The founder of e-commerce giant Alibaba and China’s richest man, Jack Ma, is in India after apparently being swayed by the persuasive powers of prime minister Narendra Modi to come and do business in the subcontinent.

And expectedly, his visit to New Delhi has got India’s fledgling e-commerce industry rather excited. Alibaba, after all, is one of the world’s largest internet companies and raised an astounding $25 billion in its initial public offering (IPO) this September.

Yet, Ma and Alibaba need India just as much as India need the Chinese e-commerce behemoth.

For one, India has been a strong sourcing destination for Alibaba for some years now. The company established a customer service operation (PDF) in Mumbai in 2010, when it was adding over 30,000 new users to its Indian base of 1.45 million small businesses (as of June 2010).

In 2010, India was the largest supplier market outside of mainland China for Alibaba.com and the second largest buyer market.

“Indian small businesses are savvy and they understand the advantages that the internet can bring to them both in domestic and foreign trade,” David Wei, the CEO of Alibaba.com had said.

Four years on, Indian vendors on Alibaba still comprise the second largest group of sellers after the Chinese.

Size does matter

After its record IPO, “Alibaba is looking for growth opportunities across the globe,” said Arvind Singhal, chairman of retail advisory firm Technopak.

For Ma, India’s geographical proximity to China, a sprawling manufacturing sector and unorganized distribution make it an ideal market to expand Alibaba’s core business-to-business (B2B) model, said Singhal

India already permits 100% foreign direct investment in B2B e-commerce—but the fastest growing e-commerce market in Asia is being led by business-to-consumer (B2C) focused firms.

With the country’s e-commerce market projected to grow to $6 billion in 2015, a 70% increase over 2014 revenues, according to Gartner, the size of India’s marketplace makes it important for Alibaba. “The sheer numbers do create a momentum,” said Devangshu Dutta of  Third Eyesight, a retail consulting firm.

India’s interest

Indian e-commerce firms could have an interest in Alibaba’s arrival for one of three possible reasons, according to Singhal.

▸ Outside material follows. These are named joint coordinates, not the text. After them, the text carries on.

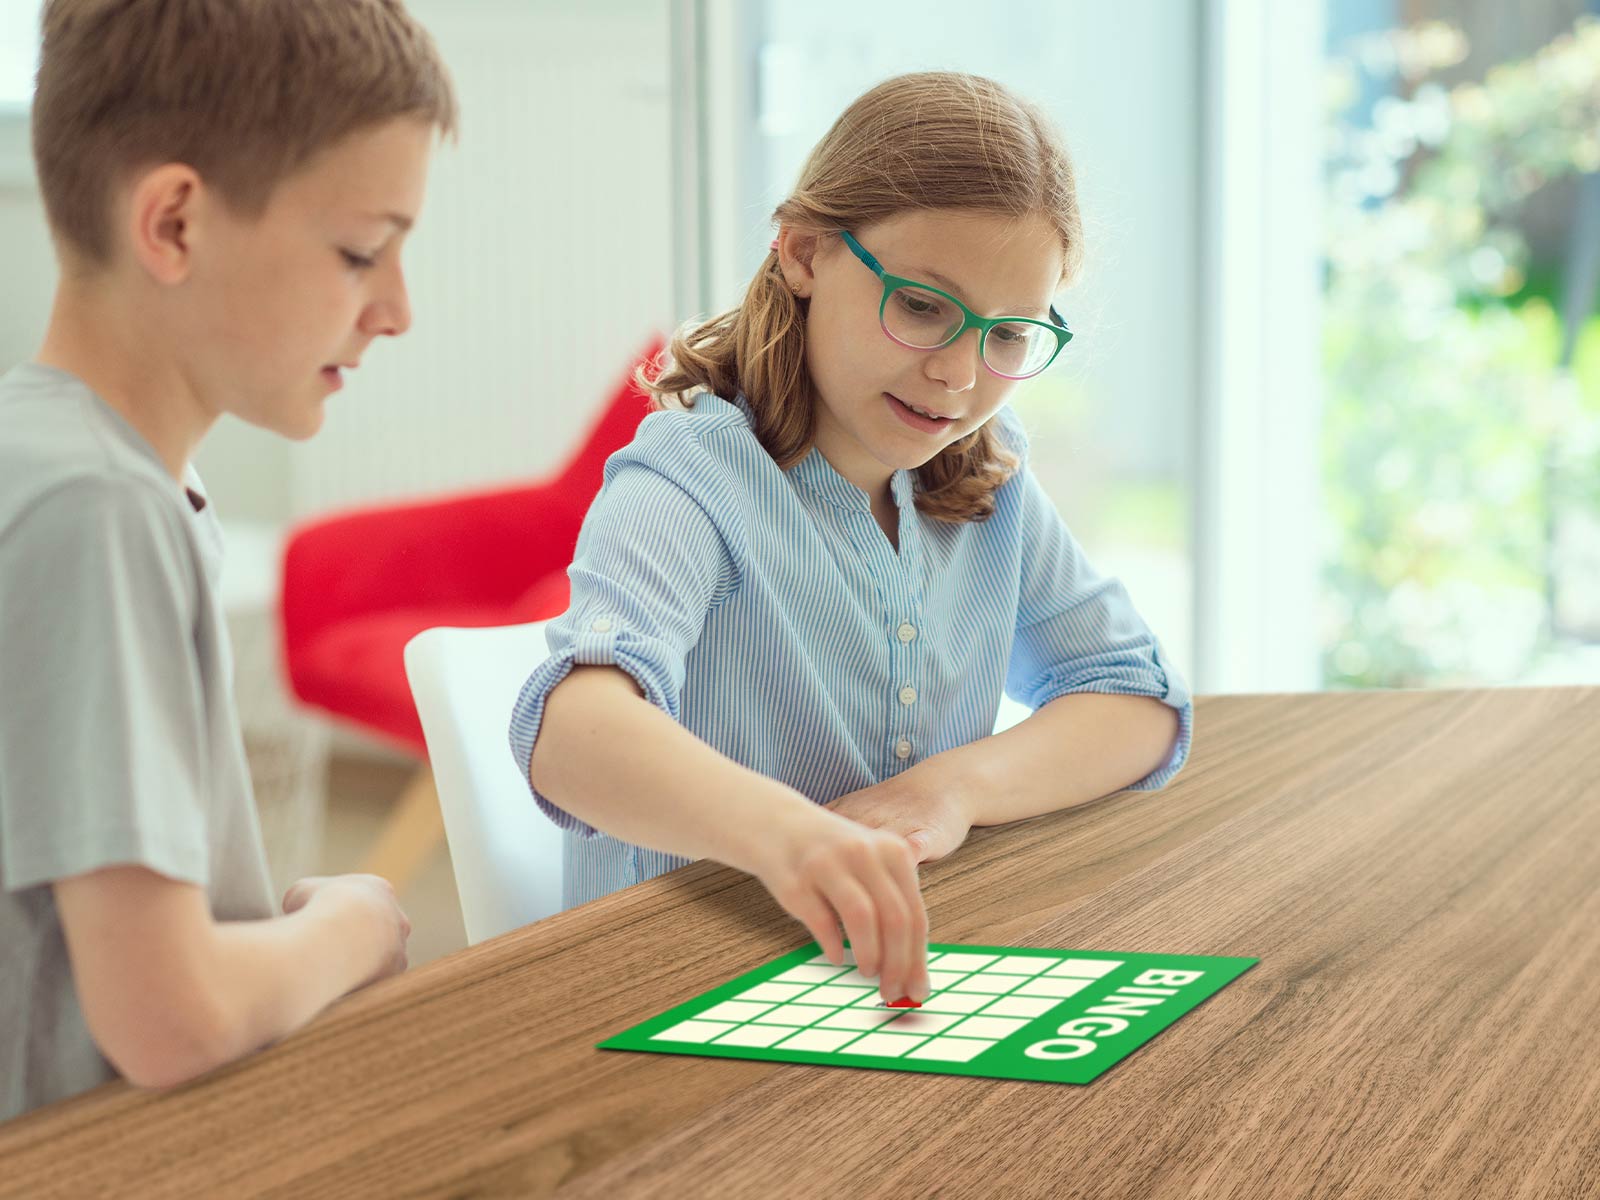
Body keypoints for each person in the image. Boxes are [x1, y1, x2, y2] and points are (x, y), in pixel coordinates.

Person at [513, 72, 1191, 1007]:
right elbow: (571, 736)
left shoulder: (987, 480)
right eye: (921, 306)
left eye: (1008, 335)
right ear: (802, 253)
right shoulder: (691, 477)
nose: (957, 374)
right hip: (687, 999)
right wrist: (789, 837)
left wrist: (951, 791)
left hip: (878, 985)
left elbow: (1135, 701)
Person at [0, 0, 456, 1120]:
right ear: (173, 226)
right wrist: (349, 926)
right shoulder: (101, 508)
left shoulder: (52, 452)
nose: (397, 309)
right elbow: (172, 1017)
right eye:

First, as a potential joint venture partner to benefit from Alibaba’s size, expertise and financial clout. India’s largest e-commerce companies are still only a fraction of Alibaba’s size, and there is much to learn from a company that can sell goods worth $1.8 billion in 60 minutes.

Second, domestic firms may be seeking a strategic investment from Alibaba, along the lines of what Softbank has been doing in India lately. Masayoshi Son—Softbank chief, Japan’s richest man and an early investor in Alibaba—poured in over $600 million in Snapdeal late last month.

And finally, investors in Indian e-commerce companies might want to pull out as the marketplace heats up and look to sell their stakes to the likes of Alibaba. “The competitive intensity might get too much,” said Singhal.